Our research is concentrated on gaining fundamental knowledge of the biology of cells in normal and disease settings. We have chosen to focus on the mechanisms underlying immune responses and tumorigenesis. With this broad agenda in mind, we have initiated several complementary programs. Many of these projects have evolved from the production and analysis of genetically engineered mouse strains.
Biology of the Immune System
The various compartments of the immune system make up what is perhaps the most intriguing and intricate cellular network aside from the nervous system. Through the targeted mutation of individual genes, our laboratory has endeavoured to dissect the function of its various components, one molecule at a time. To achieve this goal, we have generated mice lacking the key receptors, co-receptors and signaling molecules that participate in T cell development, activation and differentiation.
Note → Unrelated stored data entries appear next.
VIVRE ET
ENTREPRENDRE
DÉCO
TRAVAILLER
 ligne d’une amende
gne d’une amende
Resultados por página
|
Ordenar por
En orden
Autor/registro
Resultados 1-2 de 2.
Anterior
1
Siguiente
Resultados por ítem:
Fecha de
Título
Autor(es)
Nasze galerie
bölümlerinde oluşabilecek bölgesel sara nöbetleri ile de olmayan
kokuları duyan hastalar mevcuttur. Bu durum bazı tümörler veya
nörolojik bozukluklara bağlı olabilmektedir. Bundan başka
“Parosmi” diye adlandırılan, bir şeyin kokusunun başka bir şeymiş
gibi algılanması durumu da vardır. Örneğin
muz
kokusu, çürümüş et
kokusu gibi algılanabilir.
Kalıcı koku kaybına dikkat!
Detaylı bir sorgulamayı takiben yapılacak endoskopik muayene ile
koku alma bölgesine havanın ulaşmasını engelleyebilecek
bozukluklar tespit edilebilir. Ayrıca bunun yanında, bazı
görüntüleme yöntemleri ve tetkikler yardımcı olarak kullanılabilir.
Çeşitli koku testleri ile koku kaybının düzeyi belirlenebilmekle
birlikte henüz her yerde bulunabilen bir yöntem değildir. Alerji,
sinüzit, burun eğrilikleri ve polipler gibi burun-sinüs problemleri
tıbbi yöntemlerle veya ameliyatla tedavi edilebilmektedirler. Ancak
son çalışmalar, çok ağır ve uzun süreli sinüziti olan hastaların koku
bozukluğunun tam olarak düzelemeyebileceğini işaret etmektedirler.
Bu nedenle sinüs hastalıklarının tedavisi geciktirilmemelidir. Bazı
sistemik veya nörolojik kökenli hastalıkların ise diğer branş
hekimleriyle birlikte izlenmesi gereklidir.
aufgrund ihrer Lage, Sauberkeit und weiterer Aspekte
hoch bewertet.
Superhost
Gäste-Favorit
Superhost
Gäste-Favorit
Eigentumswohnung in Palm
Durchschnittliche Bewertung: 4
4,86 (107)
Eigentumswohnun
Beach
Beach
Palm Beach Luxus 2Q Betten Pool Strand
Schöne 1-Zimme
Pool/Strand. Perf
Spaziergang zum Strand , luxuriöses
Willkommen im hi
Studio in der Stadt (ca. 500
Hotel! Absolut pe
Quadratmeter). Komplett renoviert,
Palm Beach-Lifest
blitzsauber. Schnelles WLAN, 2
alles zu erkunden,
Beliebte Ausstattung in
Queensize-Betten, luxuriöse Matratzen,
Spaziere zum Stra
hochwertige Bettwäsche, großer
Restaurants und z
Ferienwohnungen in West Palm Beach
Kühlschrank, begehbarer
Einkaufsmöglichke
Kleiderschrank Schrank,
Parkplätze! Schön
To understand signal transduction through the TCR complex, animals lacking the tyrosine kinase Lck, the tyrosine phosphatase CD45, or the adaptors Bcl-10 or MALT1 have been generated. Bcl10 and MALT1 appear to cooperate in a signaling complex that specifically links antigen receptor engagement to activation of the cell survival transcription factor NF-kB. The activation of NF-kB depends on the degradation of an inhibitory binding protein called IkB. The role that Bcl-10 and MALT1 play in the signaling of a wide variety of other non-antigen specific receptors are being investigated.
Biology of Programmed Cell Death
Apoptosis is the process of programmed cell death essential for normal embryonic development, resolution of immune responses, and defence against tumorigenesis. We have generated mice with defects in several molecules associated with apoptotic pathways, including TRAF-2, FADD, Apaf-1, caspase-3 and caspase-9. Analyses of these mutant animals have revealed roles for these molecules in lymphocyte ontogeny, activation, effector function and cell death, as well as for susceptibility to autoimmune diseases. In addition, it has become clear that multiple apoptotic pathways exist that are stimulus- and tissue-specific. These pathways show differential requirements for Apaf-1 and the caspases. Study of mice deficient for TNFR revealed that, depending on the adaptors recruited to the cytoplasmic tail of this receptor, signaling for either survival or apoptosis can be transduced. We have also examined other molecules involved in the regulation of apoptosis, e.g. TRADD.
The Pathogenesis of Cancer
Genetic susceptibility factors are associated with most types of cancer, but few of these genes have been identified. We have generated mutant mouse strains with engineered modifications of genes shown to be strongly linked to cancer. We have also adopted comparison genomic hybridization array screening as well as a Drosophila genetic modifier screening methods to identify novel genes linked to cancer.
One of our areas of interest is DNA repair. We studied mutant mice lacking MSH2, a component of the DNA mismatch repair machinery. MSH2-deficient mice spontaneously develop tumours early in life, making them a useful model for the study of tumorigenesis, carcinogens and anti-cancer agents. Studies of mice lacking the breast cancer susceptibility genes Brca1 or Brca2 suggest that these proteins have roles in pathways controlling DNA damage repair and the maintenance of genome stability.
One of the most important tumour suppressor genes (TSG) for human cancer is p53, a multi- functional protein that induces apoptosis or cell cycle arrest in cells with damaged DNA. We identified Chk2 as a kinase that phosphorylates p53 and stabilizes it, allowing it to carry out its anti-tumorigenic functions. We also generated mice lacking HIPK1, a kinase that binds to p53 and appears to modulate its transcriptional activity. HIPK1 may promote oncogenesis if dysregulated.
Our work on TSG has recently focussed on PTEN and genes with which it interacts. Studies of mice lacking PTEN indicated that PTEN negatively regulates the PKB/AKT cell survival pathway. PTEN-deficient cells are resistant to agents inducing apoptosis, becoming immortal and thus susceptible to acquiring additional mutations that lead to tumorigenesis. Loss of heterozygosity for PTEN in heterozygous mice results in a high incidence of tumours, especially T cell lymphomas. We have also undertaken to uncover genes that influence PTEN and p53 functions using phenotype rescue experiments in Drosophila. We identified PARK7 (DJ-1), an early onset Parkinson gene as a protein that regulates PTEN functions and oxidative stress. As well, we discoved that a rarely studied fatty acid transporter, CPT1C, regulates cell survival in tumour cells under metabolic stress. Finally, we are also studying the role of RhoC in metastasis. The functions of these genes are under active investigation in the hopes of identifying new targets for cancer drug therapy.